Abstract

Flexibility and large-area feasibility are the key roadmaps for organic solar cells (OSCs) toward industrialization. However, the efficiency gap and low reproducibility between small-area and large-area devices have impeded their further development. Here, the origination of these issues is studied in detail and the different viscosities of the donor and acceptor are found as the key factor. Their distinct viscosities generate inhomogeneous thin films via solution process, resulting in significantly reduced efficiencies and deteriorated reproducibility.
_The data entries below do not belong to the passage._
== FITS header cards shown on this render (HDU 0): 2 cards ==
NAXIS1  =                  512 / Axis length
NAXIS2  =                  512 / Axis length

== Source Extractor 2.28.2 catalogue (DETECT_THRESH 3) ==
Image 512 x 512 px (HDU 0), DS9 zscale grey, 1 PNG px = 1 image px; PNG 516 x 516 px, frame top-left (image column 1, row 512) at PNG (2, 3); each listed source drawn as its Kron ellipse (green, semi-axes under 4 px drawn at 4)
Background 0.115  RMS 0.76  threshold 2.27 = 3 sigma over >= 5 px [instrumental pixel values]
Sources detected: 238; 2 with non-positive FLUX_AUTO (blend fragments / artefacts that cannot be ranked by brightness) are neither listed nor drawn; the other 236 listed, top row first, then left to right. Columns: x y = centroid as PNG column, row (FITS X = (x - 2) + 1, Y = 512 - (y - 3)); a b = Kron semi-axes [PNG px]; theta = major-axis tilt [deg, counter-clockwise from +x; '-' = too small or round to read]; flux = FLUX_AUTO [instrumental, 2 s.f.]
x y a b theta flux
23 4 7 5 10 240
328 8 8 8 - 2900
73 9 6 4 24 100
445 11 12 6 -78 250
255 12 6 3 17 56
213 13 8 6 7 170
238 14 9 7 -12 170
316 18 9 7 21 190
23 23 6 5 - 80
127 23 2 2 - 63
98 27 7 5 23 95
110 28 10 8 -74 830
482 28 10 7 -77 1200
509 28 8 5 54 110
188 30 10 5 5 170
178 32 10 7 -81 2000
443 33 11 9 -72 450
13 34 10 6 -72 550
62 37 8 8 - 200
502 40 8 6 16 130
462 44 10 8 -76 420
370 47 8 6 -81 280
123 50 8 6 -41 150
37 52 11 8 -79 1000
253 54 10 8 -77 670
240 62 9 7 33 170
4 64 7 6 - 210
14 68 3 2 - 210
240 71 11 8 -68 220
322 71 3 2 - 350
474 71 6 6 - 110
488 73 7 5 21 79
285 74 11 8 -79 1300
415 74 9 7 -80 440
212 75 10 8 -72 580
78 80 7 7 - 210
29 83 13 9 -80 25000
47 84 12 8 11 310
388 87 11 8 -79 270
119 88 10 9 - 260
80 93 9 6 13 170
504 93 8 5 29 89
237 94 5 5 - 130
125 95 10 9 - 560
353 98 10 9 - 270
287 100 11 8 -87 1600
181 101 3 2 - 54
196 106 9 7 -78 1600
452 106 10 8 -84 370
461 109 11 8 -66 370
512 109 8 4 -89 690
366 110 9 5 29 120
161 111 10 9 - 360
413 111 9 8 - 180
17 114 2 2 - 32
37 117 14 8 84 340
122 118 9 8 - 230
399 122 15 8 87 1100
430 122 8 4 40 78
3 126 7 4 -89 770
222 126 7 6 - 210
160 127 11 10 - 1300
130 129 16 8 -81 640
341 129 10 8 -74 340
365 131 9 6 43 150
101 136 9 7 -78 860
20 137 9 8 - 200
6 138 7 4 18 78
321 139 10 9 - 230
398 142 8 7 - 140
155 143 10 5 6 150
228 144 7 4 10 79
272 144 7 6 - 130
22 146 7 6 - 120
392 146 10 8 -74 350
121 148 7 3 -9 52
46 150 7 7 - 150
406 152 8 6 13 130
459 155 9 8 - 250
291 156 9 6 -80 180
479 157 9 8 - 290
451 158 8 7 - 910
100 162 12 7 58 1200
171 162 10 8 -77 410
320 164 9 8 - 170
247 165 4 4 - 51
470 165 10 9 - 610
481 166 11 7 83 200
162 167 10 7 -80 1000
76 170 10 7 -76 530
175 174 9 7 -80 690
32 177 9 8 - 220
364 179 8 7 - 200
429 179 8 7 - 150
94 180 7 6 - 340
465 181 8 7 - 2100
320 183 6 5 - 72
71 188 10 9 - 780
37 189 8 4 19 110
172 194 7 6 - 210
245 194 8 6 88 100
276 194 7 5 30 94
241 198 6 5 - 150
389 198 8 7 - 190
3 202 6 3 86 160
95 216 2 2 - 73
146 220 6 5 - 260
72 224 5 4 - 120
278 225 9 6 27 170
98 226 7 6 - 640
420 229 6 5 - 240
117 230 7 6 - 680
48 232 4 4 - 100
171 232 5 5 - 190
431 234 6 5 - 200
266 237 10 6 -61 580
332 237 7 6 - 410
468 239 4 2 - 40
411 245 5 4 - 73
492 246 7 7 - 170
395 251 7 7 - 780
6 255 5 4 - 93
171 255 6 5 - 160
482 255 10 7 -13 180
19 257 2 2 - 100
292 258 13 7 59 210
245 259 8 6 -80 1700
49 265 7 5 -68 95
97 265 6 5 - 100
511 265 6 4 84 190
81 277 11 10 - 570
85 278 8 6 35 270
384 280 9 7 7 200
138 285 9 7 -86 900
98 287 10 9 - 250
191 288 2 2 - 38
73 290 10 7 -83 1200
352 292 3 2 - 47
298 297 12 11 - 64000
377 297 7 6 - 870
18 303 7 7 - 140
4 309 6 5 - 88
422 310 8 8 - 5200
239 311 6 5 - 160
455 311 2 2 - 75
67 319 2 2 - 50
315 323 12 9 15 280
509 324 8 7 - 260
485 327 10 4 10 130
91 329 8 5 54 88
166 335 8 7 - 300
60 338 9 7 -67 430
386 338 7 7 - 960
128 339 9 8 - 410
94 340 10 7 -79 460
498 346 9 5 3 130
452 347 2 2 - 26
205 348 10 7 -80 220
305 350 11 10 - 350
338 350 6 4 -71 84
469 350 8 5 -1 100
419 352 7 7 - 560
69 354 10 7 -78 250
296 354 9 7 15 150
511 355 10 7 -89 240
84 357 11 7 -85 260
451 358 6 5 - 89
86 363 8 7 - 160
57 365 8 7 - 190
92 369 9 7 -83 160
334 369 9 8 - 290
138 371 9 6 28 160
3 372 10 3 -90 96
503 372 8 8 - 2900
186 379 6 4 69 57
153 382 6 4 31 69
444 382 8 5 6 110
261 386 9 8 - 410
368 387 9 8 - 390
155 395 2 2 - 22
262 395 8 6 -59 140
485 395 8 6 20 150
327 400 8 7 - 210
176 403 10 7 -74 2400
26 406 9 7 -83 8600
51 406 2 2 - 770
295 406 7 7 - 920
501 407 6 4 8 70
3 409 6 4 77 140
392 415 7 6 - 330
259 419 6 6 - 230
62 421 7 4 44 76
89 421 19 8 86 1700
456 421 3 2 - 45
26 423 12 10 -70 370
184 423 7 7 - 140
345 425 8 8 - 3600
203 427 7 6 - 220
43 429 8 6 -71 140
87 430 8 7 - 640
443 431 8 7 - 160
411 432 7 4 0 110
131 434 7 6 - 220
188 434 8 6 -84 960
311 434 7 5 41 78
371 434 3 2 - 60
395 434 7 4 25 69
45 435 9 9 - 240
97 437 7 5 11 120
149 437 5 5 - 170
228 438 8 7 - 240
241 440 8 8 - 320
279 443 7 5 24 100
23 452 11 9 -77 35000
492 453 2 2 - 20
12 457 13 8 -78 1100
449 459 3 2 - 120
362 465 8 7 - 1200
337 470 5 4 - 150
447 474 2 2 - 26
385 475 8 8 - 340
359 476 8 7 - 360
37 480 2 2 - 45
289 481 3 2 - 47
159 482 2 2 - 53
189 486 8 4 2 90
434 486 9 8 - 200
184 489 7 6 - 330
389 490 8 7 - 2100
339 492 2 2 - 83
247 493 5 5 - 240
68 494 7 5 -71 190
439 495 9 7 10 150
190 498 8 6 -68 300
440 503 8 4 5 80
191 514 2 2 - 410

As an alternative, double-cable polymers are found to perfectly tackle these issues, since they can act as a single photoactive layer in OSCs. For example, when going from 0.04 cm2 to 1.0 cm2 devices, bulk-heterojunction OSCs exhibit decreaased averaged-efficiencies from 7.29% to 4.66% and increase standard deviations from 0.45 to 2.18, while double-cable polymer based single-component OSCs show the averaged-efficiencies from 9.56% to 8.49% and standard deviations from 0.18 to 0.57. In addition, it is found that 1-cm2 flexible single-component OSCs exhibit excellent mechanical and storage stability. All these results demonstrate that double-cable conjugated polymers as a single layer can alleviate the reproducibility gap within lab-to-manufacturing translation toward stable, large-area flexible OSCs.